# Filling holes in wood paneling before painting



## Brushjockey (Mar 8, 2011)

We just had a discussion about paneling- here it is.

Use a taping compound if there are lots of them. probably need to hit them twice.
But prep and priming of the paneling is what is really important- read about it in the other thread.


----------



## Gymschu (Dec 12, 2010)

I usually just use spackle. It's the easiest to work with. Wood filler becomes too hard and is not always easy to sand. Spackle takes primer and paint very well.


----------



## Plump (Feb 10, 2011)

This is a good question. I went the wood filler route since that was what seemed like the most logical option. Wouldn't drywall compound/spackle and the sort be a poor choice due to the differences in wood expanding and shrinking? Drywall's properties are very different and it wouldn't seem to jibe very well.
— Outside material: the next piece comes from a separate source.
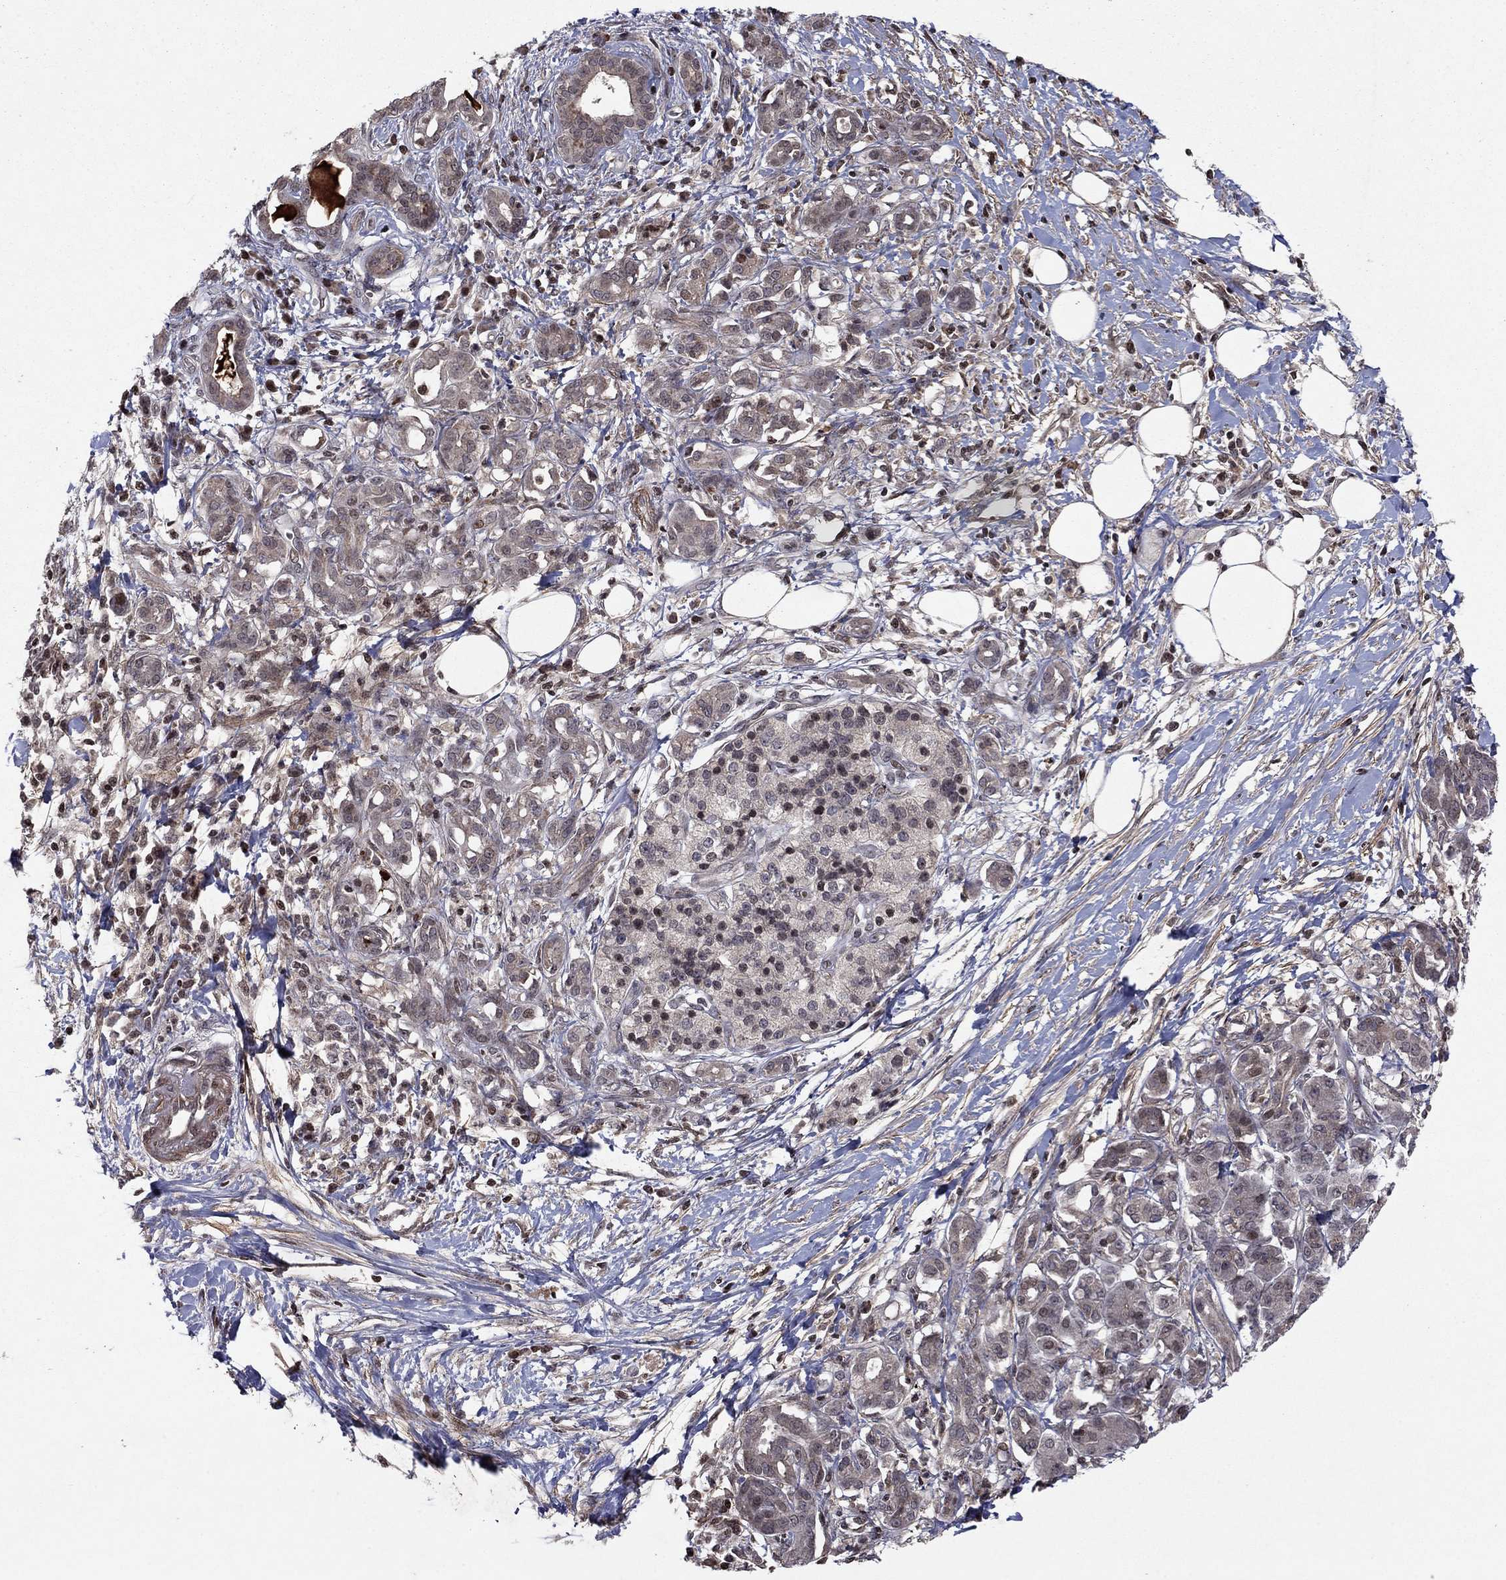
{"staining": {"intensity": "negative", "quantity": "none", "location": "none"}, "tissue": "pancreatic cancer", "cell_type": "Tumor cells", "image_type": "cancer", "snomed": [{"axis": "morphology", "description": "Adenocarcinoma, NOS"}, {"axis": "topography", "description": "Pancreas"}], "caption": "Immunohistochemical staining of human adenocarcinoma (pancreatic) displays no significant staining in tumor cells.", "gene": "SORBS1", "patient": {"sex": "male", "age": 72}}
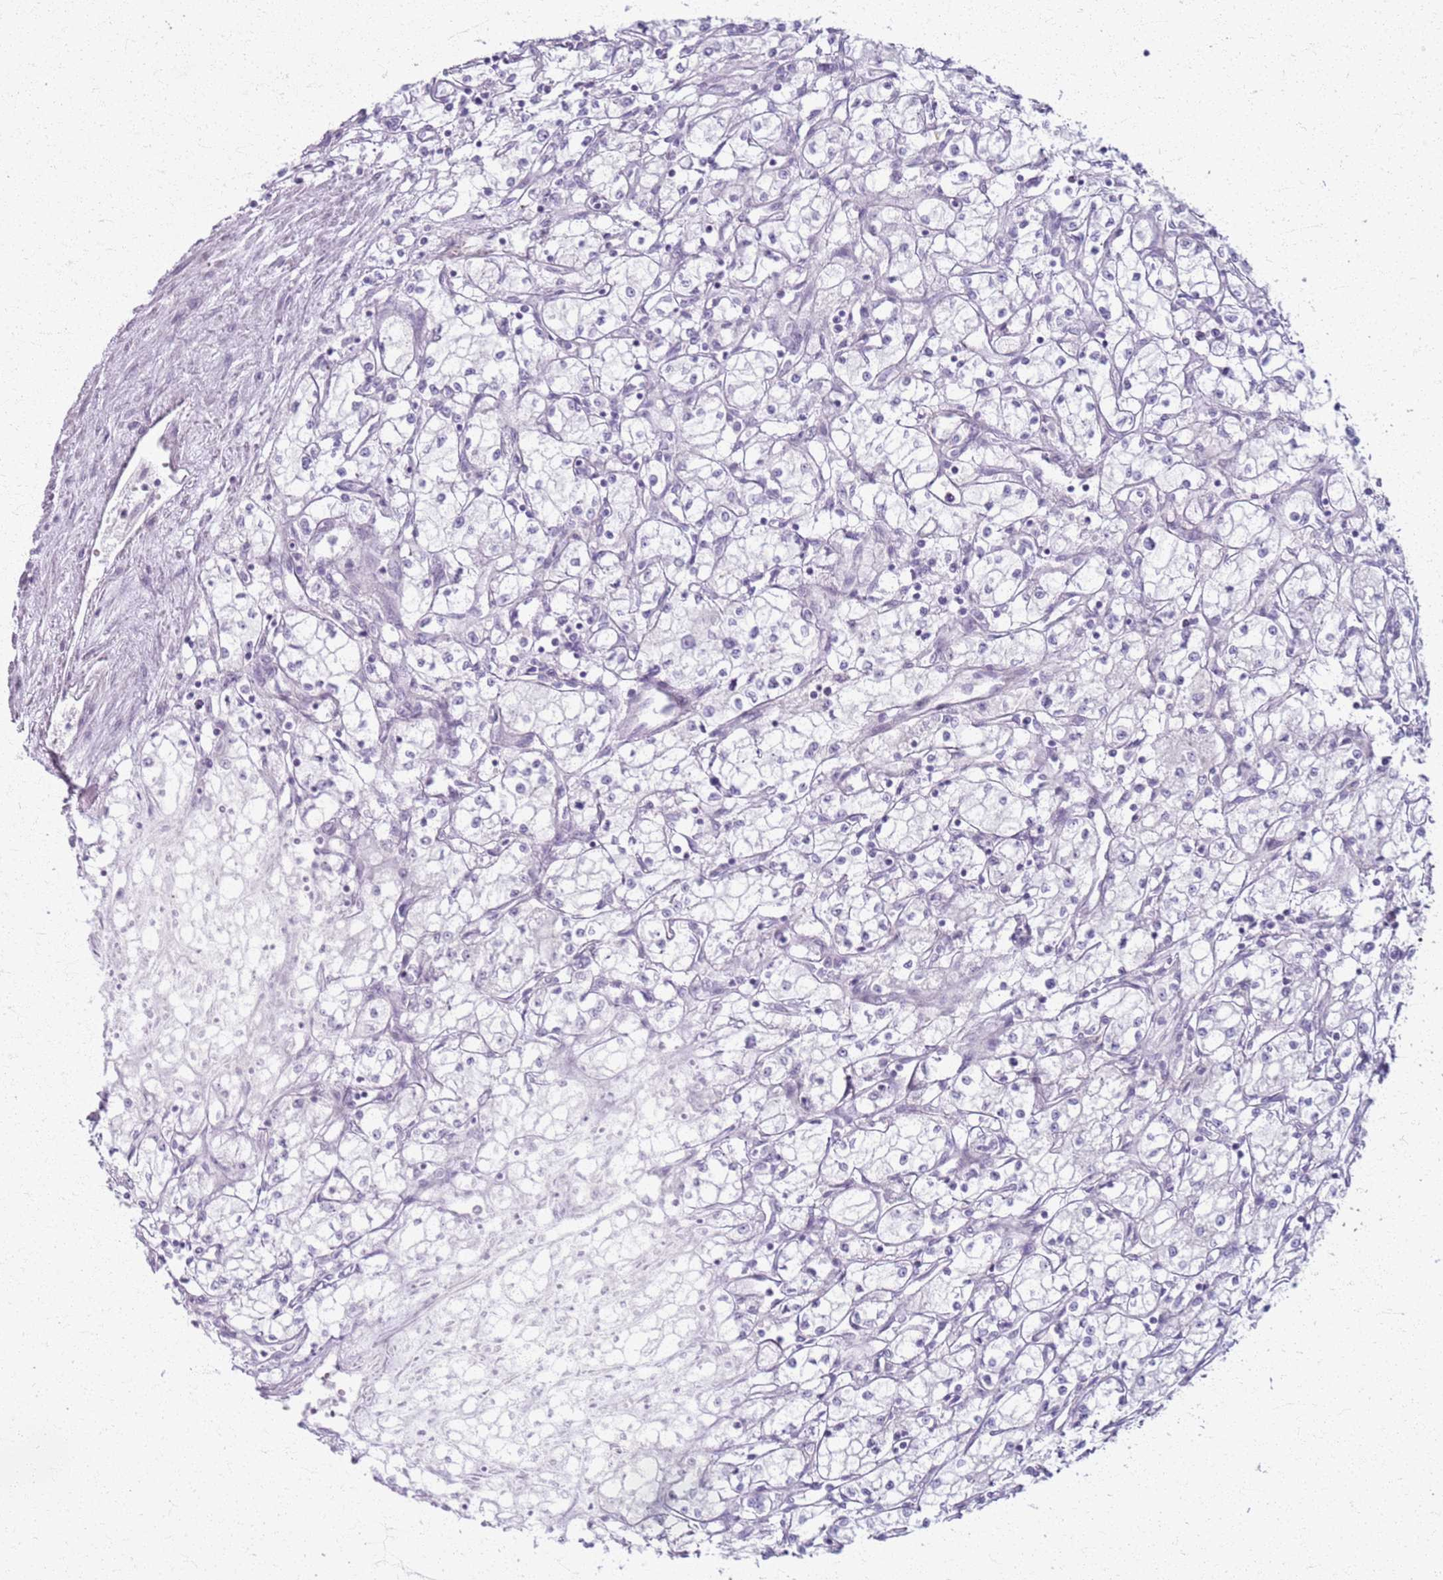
{"staining": {"intensity": "negative", "quantity": "none", "location": "none"}, "tissue": "renal cancer", "cell_type": "Tumor cells", "image_type": "cancer", "snomed": [{"axis": "morphology", "description": "Adenocarcinoma, NOS"}, {"axis": "topography", "description": "Kidney"}], "caption": "High power microscopy image of an immunohistochemistry histopathology image of renal adenocarcinoma, revealing no significant expression in tumor cells.", "gene": "CSRP3", "patient": {"sex": "male", "age": 59}}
Just a question from my side, not a condemnation.


----------



## CopperClad (Jun 22, 2012)

I've ran into numerous homes in phoenix, and so cal areas that actually had sheetrock behind the wood paneling you speak of. Not saying this is the case with your home, but it very well could be a possibility.


----------



## Gymschu (Dec 12, 2010)

Plump said:


> This is a good question. I went the wood filler route since that was what seemed like the most logical option. Wouldn't drywall compound/spackle and the sort be a poor choice due to the differences in wood expanding and shrinking? Drywall's properties are very different and it wouldn't seem to jibe very well. Just a question from my side, not a condemnation.


Plump, I don't have any science to back me up but paneling is an engineered wood product at least the paneling I have seen. It's usually NOT WOOD but some version of masonite that is actually more like compressed cardboard therefore you don't get the expansion/contraction like you do with real wood. I've used spackling for over 30 years without any problems.


----------